La voix est forte, ronde et très imposante dans ses projections. Ce timbre à l'italienne est charmant et charmeur, même si le centre vocal paraît plus fadi, parfois grisé et moins riche en harmoniques. La couleur est toutefois assez homogène sur toute la tessiture, et lustrée avec d’élégants reflets mordorés et boisés. De ce beau métal brillant et souple s’échappent des élans inspirés, soutenus par des respirations amples et un souffle qui paraît inépuisable, quel que soit le volume d’air sollicité.

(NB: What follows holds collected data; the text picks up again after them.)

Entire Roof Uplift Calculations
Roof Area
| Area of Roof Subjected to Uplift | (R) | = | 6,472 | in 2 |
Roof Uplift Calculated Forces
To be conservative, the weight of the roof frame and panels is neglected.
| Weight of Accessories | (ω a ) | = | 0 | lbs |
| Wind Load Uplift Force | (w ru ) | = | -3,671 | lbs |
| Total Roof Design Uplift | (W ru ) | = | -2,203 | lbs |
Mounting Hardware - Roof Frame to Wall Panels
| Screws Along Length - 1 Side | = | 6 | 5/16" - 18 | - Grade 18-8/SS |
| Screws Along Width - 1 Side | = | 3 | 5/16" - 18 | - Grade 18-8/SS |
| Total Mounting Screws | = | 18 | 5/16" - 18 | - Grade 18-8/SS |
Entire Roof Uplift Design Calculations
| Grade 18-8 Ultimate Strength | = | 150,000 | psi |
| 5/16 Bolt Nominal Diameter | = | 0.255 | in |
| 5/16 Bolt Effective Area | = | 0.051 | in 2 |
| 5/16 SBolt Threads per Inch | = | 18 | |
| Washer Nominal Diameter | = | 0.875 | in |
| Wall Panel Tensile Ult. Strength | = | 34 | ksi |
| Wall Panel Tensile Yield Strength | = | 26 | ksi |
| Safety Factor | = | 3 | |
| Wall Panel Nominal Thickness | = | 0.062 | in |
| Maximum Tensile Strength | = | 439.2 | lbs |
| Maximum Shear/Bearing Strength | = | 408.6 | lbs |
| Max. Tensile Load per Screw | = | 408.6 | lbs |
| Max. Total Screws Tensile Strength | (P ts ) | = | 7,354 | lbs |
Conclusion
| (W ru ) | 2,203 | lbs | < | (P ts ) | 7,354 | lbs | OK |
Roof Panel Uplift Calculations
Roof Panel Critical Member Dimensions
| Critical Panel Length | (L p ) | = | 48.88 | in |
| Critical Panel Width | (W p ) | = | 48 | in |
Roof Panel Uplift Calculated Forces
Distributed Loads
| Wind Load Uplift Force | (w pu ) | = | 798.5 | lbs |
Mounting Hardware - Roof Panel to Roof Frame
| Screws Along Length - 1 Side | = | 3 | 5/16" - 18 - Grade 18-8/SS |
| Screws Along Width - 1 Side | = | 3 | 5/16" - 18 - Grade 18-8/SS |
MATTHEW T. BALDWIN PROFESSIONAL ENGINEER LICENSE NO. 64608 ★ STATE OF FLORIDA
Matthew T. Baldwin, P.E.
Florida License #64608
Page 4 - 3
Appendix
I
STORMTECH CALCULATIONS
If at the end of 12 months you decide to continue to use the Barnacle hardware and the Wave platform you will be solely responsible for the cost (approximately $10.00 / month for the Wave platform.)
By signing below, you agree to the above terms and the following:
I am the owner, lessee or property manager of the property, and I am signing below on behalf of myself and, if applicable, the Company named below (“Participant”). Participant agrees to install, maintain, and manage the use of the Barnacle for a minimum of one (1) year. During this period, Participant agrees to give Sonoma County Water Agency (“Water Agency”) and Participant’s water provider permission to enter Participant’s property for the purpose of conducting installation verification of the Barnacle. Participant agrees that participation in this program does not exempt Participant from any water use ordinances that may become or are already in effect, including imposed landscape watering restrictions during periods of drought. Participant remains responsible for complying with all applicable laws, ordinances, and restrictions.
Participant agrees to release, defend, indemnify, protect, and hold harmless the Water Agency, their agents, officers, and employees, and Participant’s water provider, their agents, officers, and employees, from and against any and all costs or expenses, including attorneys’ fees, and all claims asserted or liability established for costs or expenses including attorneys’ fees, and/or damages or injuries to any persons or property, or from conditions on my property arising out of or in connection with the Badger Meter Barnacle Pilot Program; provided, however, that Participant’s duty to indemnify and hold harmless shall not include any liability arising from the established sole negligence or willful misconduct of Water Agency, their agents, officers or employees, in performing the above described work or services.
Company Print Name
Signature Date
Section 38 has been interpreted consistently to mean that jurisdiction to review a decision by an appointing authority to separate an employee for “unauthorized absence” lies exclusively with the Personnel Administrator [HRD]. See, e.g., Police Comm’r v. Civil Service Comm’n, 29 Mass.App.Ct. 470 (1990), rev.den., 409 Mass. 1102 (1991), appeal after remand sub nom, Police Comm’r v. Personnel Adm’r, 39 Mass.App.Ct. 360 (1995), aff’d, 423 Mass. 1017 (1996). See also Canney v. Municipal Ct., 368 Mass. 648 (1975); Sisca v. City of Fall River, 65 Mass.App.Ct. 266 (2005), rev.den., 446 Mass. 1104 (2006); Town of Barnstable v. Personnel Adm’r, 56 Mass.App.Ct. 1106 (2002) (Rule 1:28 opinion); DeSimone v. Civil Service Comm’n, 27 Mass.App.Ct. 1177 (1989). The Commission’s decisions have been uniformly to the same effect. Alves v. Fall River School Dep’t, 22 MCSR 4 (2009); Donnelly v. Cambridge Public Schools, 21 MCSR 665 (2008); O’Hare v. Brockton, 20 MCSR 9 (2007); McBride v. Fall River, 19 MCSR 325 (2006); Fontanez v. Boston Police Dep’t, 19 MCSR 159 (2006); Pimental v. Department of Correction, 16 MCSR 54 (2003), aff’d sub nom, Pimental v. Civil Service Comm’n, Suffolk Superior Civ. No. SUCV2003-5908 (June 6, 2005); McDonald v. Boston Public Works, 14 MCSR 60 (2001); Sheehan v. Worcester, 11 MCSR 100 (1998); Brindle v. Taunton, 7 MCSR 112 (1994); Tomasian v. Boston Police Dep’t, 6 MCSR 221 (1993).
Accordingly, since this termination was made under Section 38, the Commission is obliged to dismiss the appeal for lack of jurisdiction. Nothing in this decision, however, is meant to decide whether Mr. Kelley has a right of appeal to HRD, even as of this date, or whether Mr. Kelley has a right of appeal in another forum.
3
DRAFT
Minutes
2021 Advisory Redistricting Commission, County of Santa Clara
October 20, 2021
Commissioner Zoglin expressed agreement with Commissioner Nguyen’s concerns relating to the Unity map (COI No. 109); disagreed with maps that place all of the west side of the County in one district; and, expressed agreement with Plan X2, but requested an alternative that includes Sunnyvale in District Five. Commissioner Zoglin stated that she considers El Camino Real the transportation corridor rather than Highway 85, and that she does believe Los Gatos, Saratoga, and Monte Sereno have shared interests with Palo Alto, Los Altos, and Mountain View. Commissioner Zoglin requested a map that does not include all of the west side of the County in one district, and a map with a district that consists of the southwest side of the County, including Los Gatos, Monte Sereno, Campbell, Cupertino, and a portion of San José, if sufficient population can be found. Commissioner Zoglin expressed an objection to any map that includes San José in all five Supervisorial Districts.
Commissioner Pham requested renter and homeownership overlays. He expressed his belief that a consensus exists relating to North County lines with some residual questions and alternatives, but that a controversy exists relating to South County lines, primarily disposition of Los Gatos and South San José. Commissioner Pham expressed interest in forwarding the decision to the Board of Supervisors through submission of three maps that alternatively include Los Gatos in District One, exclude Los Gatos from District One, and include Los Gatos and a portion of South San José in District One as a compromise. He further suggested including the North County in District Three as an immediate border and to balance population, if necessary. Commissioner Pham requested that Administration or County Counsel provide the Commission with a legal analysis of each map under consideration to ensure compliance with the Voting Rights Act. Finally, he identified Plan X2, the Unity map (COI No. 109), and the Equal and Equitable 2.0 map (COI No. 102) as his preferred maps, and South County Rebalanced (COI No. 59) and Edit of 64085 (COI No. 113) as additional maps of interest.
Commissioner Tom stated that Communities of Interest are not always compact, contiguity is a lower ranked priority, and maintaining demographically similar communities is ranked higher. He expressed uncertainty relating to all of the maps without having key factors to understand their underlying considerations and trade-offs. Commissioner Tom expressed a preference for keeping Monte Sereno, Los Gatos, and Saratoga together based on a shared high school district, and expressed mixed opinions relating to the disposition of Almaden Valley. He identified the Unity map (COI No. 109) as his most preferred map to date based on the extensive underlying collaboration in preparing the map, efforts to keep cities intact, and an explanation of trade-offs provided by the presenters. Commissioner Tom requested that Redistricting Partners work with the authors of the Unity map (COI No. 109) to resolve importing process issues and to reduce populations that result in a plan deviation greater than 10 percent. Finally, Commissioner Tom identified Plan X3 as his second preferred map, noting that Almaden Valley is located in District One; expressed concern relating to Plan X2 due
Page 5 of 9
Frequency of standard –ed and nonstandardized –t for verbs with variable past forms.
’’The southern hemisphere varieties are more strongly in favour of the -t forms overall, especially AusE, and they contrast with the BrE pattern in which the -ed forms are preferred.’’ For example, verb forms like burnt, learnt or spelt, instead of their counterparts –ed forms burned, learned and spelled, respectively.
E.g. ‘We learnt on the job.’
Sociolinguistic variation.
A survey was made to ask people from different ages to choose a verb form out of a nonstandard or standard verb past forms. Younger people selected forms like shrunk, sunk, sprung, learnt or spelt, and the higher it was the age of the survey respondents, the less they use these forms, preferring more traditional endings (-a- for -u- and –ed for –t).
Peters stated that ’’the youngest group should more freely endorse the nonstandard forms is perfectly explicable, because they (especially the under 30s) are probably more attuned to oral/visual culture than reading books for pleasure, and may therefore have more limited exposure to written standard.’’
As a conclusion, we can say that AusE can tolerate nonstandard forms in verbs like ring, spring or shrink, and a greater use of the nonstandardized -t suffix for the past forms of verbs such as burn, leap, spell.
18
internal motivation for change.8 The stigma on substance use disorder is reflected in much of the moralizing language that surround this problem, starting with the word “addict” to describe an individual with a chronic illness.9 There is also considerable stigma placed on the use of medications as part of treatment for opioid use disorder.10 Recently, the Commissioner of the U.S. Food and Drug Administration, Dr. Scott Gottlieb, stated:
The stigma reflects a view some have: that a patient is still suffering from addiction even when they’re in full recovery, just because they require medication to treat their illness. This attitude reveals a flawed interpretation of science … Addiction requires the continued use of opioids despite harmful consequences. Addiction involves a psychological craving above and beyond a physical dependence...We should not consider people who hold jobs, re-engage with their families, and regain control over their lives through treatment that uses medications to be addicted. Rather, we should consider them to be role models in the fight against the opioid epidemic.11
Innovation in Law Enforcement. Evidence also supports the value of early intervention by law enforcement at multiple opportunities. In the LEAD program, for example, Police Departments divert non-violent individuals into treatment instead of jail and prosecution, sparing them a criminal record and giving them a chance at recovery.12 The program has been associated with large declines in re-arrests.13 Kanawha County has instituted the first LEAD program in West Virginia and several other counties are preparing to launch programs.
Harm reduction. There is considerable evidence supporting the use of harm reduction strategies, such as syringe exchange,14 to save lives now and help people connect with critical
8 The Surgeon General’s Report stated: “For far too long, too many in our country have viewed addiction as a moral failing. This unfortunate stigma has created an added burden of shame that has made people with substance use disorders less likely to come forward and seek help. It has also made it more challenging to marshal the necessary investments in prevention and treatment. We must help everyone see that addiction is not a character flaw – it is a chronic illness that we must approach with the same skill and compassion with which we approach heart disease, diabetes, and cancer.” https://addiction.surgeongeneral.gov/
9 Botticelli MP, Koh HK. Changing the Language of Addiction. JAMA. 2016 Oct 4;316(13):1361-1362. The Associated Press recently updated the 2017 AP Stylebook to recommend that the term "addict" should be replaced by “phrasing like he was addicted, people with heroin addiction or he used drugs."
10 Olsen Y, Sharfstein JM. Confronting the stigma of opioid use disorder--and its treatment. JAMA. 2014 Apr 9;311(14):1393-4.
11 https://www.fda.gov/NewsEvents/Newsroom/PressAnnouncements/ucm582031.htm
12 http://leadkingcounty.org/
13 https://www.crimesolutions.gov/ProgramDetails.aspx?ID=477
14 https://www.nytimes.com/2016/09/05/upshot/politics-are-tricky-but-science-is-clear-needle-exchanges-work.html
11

Mais ces mêmes élans paraissent parfois moins spontanés et quelque peu forcés (sur « La donna è mobile »), ou exagérément poussifs (sur « Pourquoi me réveiller ? », dans Werther de Massenet), en particulier dans la finale de certaines vocalises hautes perchées, ce qui est de nature à altérer très légèrement, mais de façon audible, la justesse de la dernière note émise. L’exécution du répertoire français dévoile, et c’est assez rare pour le noter, une maîtrise complète de la prononciation de notre langue. Le phrasé, à cette occasion, n’est cependant pas toujours très subtil, mises à part quelques nuances de volumes appréciables sur « La Fleur que tu m’avais jetée », fameux air extrait de Carmen de Bizet. Les intentions stylistiques ne permettent guère de distinguer les deux types de répertoire interprétés, la puissance sans souplesse ne rend pas service aux nuances à la française, à une délicatesse qui se perd en cours d’exécution au profit d’une démonstration de force. Mais le succès est là, et le public sait gré à cet interprète d’avoir partagé avec lui quelques émotions d’un parfum d’Italie enfin retrouvé.